Copy the data below line for line without changing anything, and leave the pictures out of your copy.

▼

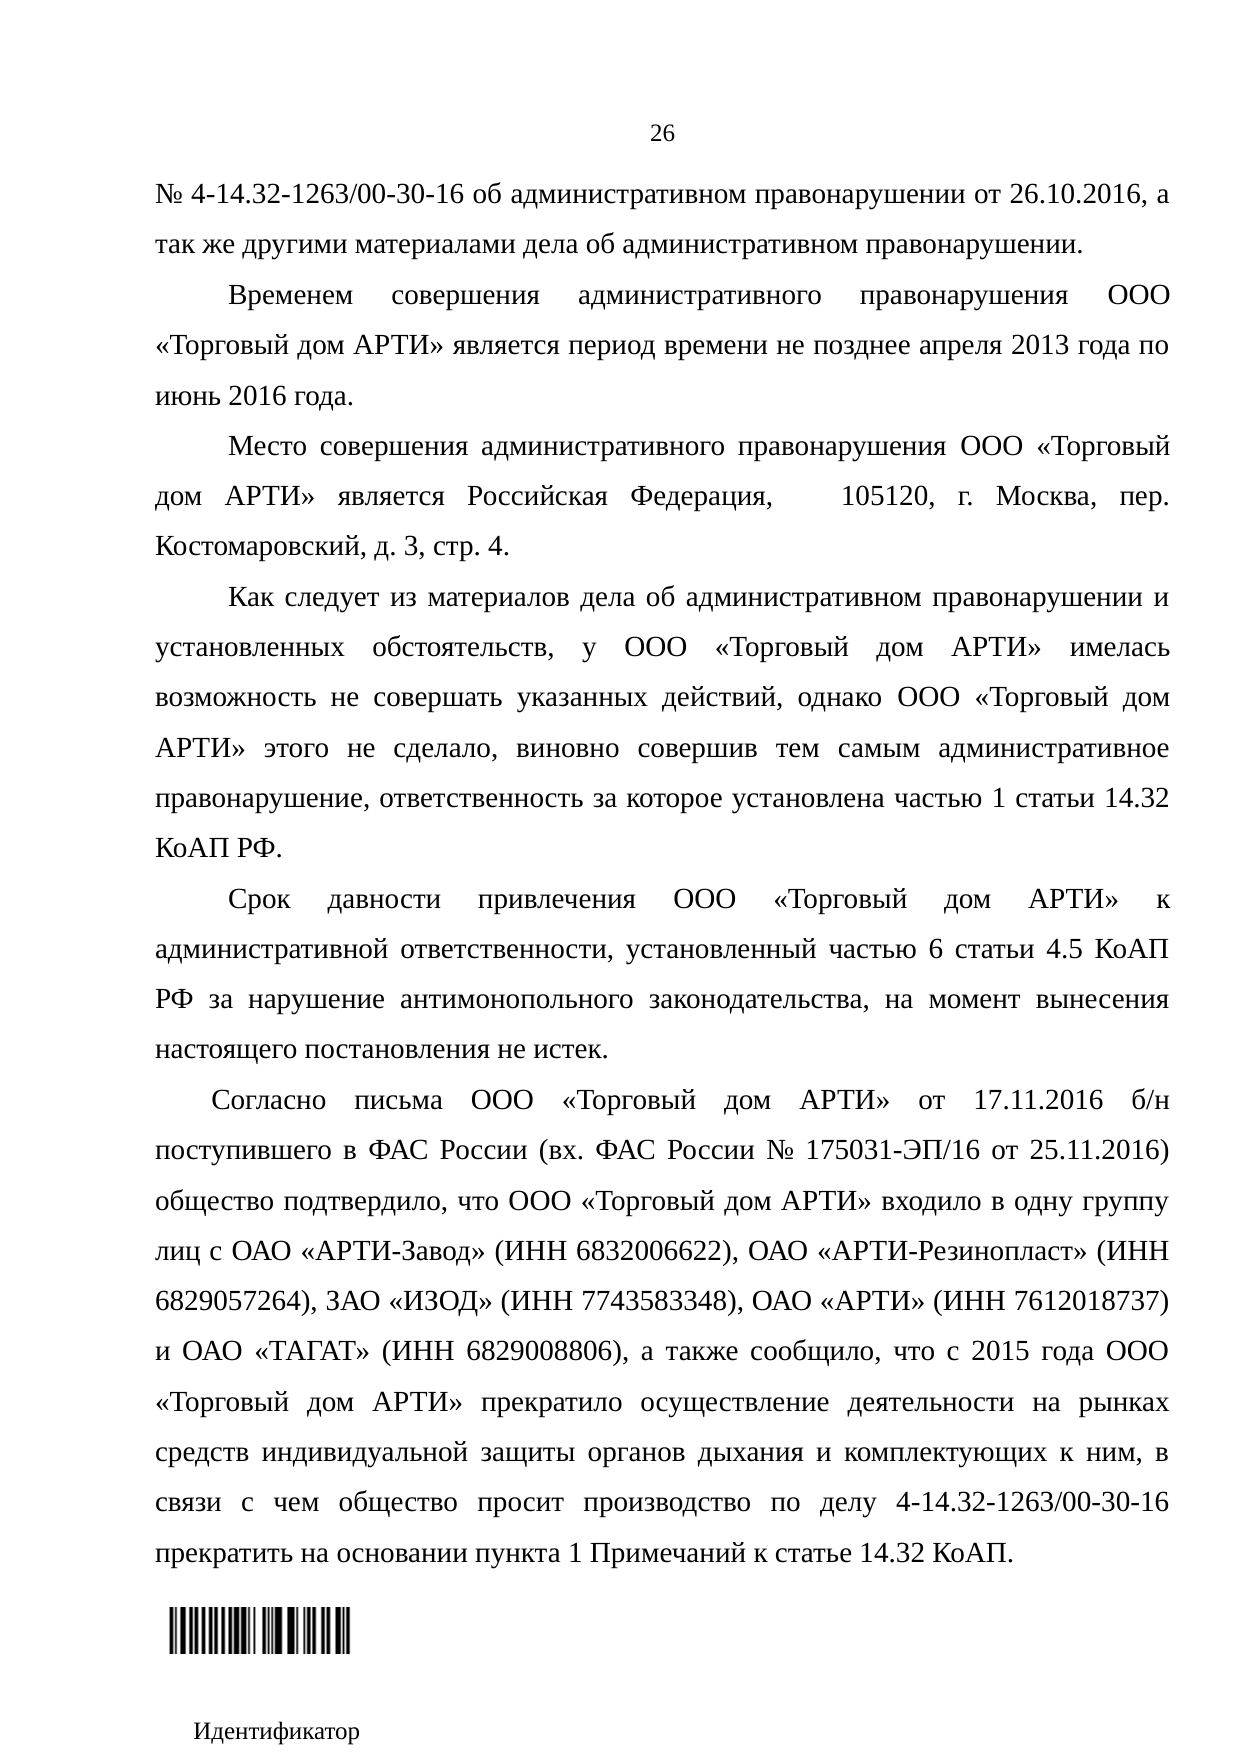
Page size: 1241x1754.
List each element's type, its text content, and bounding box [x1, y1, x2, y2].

text Срок давности привлечения ООО «Торговый дом АРТИ» к административной ответственности, установленный частью 6 статьи 4.5 КоАП РФ за нарушение антимонопольного законодательства, на момент вынесения настоящего постановления не истек. [155, 881, 1170, 1065]
text Место совершения административного правонарушения ООО «Торговый дом АРТИ» является Российская Федерация, 105120, г. Москва, пер. Костомаровский, д. 3, стр. 4. [155, 428, 1170, 562]
text Как следует из материалов дела об административном правонарушении и установленных обстоятельств, у ООО «Торговый дом АРТИ» имелась возможность не совершать указанных действий, однако ООО «Торговый дом АРТИ» этого не сделало, виновно совершив тем самым административное правонарушение, ответственность за которое установлена частью 1 статьи 14.32 КоАП РФ. [155, 579, 1170, 864]
text Временем совершения административного правонарушения ООО «Торговый дом АРТИ» является период времени не позднее апреля 2013 года по июнь 2016 года. [155, 277, 1170, 411]
text Согласно письма ООО «Торговый дом АРТИ» от 17.11.2016 б/н поступившего в ФАС России (вх. ФАС России № 175031-ЭП/16 от 25.11.2016) общество подтвердило, что ООО «Торговый дом АРТИ» входило в одну группу лиц с ОАО «АРТИ-Завод» (ИНН 6832006622), ОАО «АРТИ-Резинопласт» (ИНН 6829057264), ЗАО «ИЗОД» (ИНН 7743583348), ОАО «АРТИ» (ИНН 7612018737) и ОАО «ТАГАТ» (ИНН 6829008806), а также сообщило, что с 2015 года ООО «Торговый дом АРТИ» прекратило осуществление деятельности на рынках средств индивидуальной защиты органов дыхания и комплектующих к ним, в связи с чем общество просит производство по делу 4-14.32-1263/00-30-16 прекратить на основании пункта 1 Примечаний к статье 14.32 КоАП. [155, 1082, 1170, 1568]
text № 4-14.32-1263/00-30-16 об административном правонарушении от 26.10.2016, а так же другими материалами дела об административном правонарушении. [155, 176, 1170, 260]
picture [154, 1607, 368, 1654]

▲

• [RESPONSE TO THIS EXERCISE]
Page size: 1241x1754.
List each element's type, its text content, and bounding box [x1, y1, x2, y2].

text Срок давности привлечения ООО «Торговый дом АРТИ» к административной ответственности, установленный частью 6 статьи 4.5 КоАП РФ за нарушение антимонопольного законодательства, на момент вынесения настоящего постановления не истек. [155, 881, 1170, 1065]
text Место совершения административного правонарушения ООО «Торговый дом АРТИ» является Российская Федерация, 105120, г. Москва, пер. Костомаровский, д. 3, стр. 4. [155, 428, 1170, 562]
text Как следует из материалов дела об административном правонарушении и установленных обстоятельств, у ООО «Торговый дом АРТИ» имелась возможность не совершать указанных действий, однако ООО «Торговый дом АРТИ» этого не сделало, виновно совершив тем самым административное правонарушение, ответственность за которое установлена частью 1 статьи 14.32 КоАП РФ. [155, 579, 1170, 864]
text Временем совершения административного правонарушения ООО «Торговый дом АРТИ» является период времени не позднее апреля 2013 года по июнь 2016 года. [155, 277, 1170, 411]
text Согласно письма ООО «Торговый дом АРТИ» от 17.11.2016 б/н поступившего в ФАС России (вх. ФАС России № 175031-ЭП/16 от 25.11.2016) общество подтвердило, что ООО «Торговый дом АРТИ» входило в одну группу лиц с ОАО «АРТИ-Завод» (ИНН 6832006622), ОАО «АРТИ-Резинопласт» (ИНН 6829057264), ЗАО «ИЗОД» (ИНН 7743583348), ОАО «АРТИ» (ИНН 7612018737) и ОАО «ТАГАТ» (ИНН 6829008806), а также сообщило, что с 2015 года ООО «Торговый дом АРТИ» прекратило осуществление деятельности на рынках средств индивидуальной защиты органов дыхания и комплектующих к ним, в связи с чем общество просит производство по делу 4-14.32-1263/00-30-16 прекратить на основании пункта 1 Примечаний к статье 14.32 КоАП. [155, 1082, 1170, 1568]
text № 4-14.32-1263/00-30-16 об административном правонарушении от 26.10.2016, а так же другими материалами дела об административном правонарушении. [155, 176, 1170, 260]
picture [154, 1607, 368, 1654]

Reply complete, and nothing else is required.